Thursday, August 17, 2006

Gender in English, Ancient and Modern


Dear Reader,

Many writers have remarked on the problem of expressing or not expressing gender in Modern English. Women ask why man is the generic form, as in mankind, and why woman is derivative, as though lesser. I have heard people attempting to justify this on religious grounds, since Eve was created from Adam's rib, and is therefore derivative.

Efforts to correct the perceived male bias in the language has resulted in fireman being replaced with fire fighter, mailman being replaced by mail carrier, and so on. Although these efforts to repair our lopsided language are now a fait accompli, and occasionally strengthen the term so changed, they all miss the point. The use of man as the male form of human is a corruption of the original definition in Old English, which was balanced with respect to gender. The reason we sometimes use Man in a generic sense, as in "Man is a tool user" is because Old English Mann meant human only in the generic, gender-independent sense of a person. A male human is a mann, and a female human is a mann.

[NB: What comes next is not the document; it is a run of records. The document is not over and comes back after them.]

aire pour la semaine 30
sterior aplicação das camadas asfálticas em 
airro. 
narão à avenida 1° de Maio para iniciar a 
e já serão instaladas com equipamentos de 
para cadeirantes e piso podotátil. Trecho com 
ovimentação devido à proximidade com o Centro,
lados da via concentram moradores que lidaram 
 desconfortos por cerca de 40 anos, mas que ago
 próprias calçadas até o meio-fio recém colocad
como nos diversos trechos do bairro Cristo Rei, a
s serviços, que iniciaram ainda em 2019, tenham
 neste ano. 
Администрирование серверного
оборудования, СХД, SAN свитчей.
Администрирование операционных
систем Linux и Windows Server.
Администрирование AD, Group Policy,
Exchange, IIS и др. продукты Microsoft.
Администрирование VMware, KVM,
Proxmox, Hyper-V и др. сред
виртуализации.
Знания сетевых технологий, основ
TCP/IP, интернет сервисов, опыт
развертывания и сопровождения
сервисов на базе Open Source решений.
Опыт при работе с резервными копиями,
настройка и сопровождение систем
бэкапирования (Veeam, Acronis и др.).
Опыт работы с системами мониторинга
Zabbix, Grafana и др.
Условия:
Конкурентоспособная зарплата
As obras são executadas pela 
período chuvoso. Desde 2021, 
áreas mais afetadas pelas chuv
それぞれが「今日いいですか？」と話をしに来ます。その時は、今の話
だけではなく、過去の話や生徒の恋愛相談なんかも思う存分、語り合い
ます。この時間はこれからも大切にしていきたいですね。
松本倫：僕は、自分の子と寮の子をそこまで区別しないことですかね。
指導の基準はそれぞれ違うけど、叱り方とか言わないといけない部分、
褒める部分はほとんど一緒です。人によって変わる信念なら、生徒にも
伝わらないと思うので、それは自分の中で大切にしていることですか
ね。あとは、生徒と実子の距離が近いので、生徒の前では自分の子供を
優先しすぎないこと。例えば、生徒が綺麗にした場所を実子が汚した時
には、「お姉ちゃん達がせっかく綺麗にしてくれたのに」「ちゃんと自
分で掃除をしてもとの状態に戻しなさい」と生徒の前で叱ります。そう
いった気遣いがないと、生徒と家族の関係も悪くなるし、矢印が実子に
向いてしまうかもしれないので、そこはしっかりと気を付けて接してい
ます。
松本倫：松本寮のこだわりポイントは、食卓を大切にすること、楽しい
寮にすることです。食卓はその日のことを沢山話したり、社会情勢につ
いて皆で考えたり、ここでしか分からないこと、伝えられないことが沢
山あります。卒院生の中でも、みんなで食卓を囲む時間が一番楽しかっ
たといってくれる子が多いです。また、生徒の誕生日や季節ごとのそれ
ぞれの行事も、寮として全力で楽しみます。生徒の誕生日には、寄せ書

Woman is a corrupted form of wifmann, or wife-person. As Kathleen Herbert writes in Peace Weavers and Shield Maidens: Women in Early English Society, the origin of wif is a bit of a mystery, but the best guess is that it is related to wefan, to weave. Old English writing is full of references to the primary role of wife-people as Peace Weavers. This weaving role of wife-people was not restricted to physical weaving. A study of Old English social rites and rituals, legends and stories, makes the original gender role of wife-people very clear as the bearers of culture and the weavers of civilization. The whole purpose of the striving of the males, the wars, the hunting, the building, was to create a safe haven within which wife-people would create civilization. Their role originally was not to be a mere helpmeet; that is a foreign gender role introduced into Old English culture later.

The lost word in Modern English is the specific term for a male person. In Old English that was waepmann, a weapon-person. The Old English world was very dangerous, and every weapon-person carried a spear starting in boyhood. The role of a weapon-person was to place his body and weapons between wife-people and danger, to protect the hall, the village, the gardens, and the fields where the wife-people worked to create the civilization that made life worth living. The weapon-person was a living contradiction, on the one hand striving for individual prowess and excellence at any cost, on the other needing to submerge his ego for the good of society, to bond together with other weapon-people to create a reliable shield wall. Weapon-people bound themselves together by personal oaths and vows not to abstract, corruptible organizations, but to each other and to their future actions, and the cornerstone of that Old English culture was the witnessing of those oaths and vows and how they were carried out. It was not the original role of weapon-people to rule the world and dominate the wife-people; that is a foreign gender role introduced into Old English culture later.

There was a pun in the name weapon-person, one noted by Shakespeare and others, as to whether the male's weapon referred to his instrument of war or his instrument of sex, captured in the modern word tool. This pun was seriously meant, because the other role of the male was to beget children, but this latter meaning was more directly captured by a second word for a male person: wermann. This prefix is related to the modern were as in werewolf. It meant male specifically in the sense of a person capable of getting a woman with child, which after all is pretty much the core definition of male. Were also meant a husband, the companion of a wife, so a newlywed couple were pronounced were and wife, that is, man and woman.

Obviously, the noun forms are not the only ones lacking balance in Modern English. The adjectives (male and female) and pronouns (he and she) both lack the general form as an option, though English is clearly evolving toward having they become the general pronoun, and the adjectives also perpetuate the false sense of the male term as the original and the female as the derivative (curiously, the two terms male and female come from two different languages and were originally unrelated and spelled unalike).

Language permits thought in human beings, and limitations or deformations of language limit or deform thought. It is a typically Modern thing to do to let the limits and deformations of our gender terminology spread throughout the language rather than repair them even at the foundations of the language.

These ancient gender terms were not the denatured, abstracted, empty designations of sex to the Old English that man and woman are to Moderns. They carried powerful cultural meanings that went to the heart of how ancient English society was structured and why. The loss of so many unreplaced terms, and the erosion of meaning from those we have kept, has left holes in our ability to comprehend ourselves and our respective roles in the world. As those roles shifted over time, the meanings of the words could have shifted with them, but instead most such meaning has been stripped from them, leaving them empty abstractions. The many new terms borrowed from other languages or invented wholesale have not filled those gaps, but rather have expanded our language and ideas in new directions, changing the overall shape of our minds and culture, altering what we can or cannot express or even conceive of. We imagine that the changes must be improvements only because it flatters us to believe it. Rather than striving to skip past these changes with quick judgments of whether they constitute progress, we ought to look at their pattern and ask ourselves what they mean. As individual personalities and as a culture, over the last two thousand years how have we been changing? What are we becoming?

Unless we honestly examine that question, we cannot know ourselves.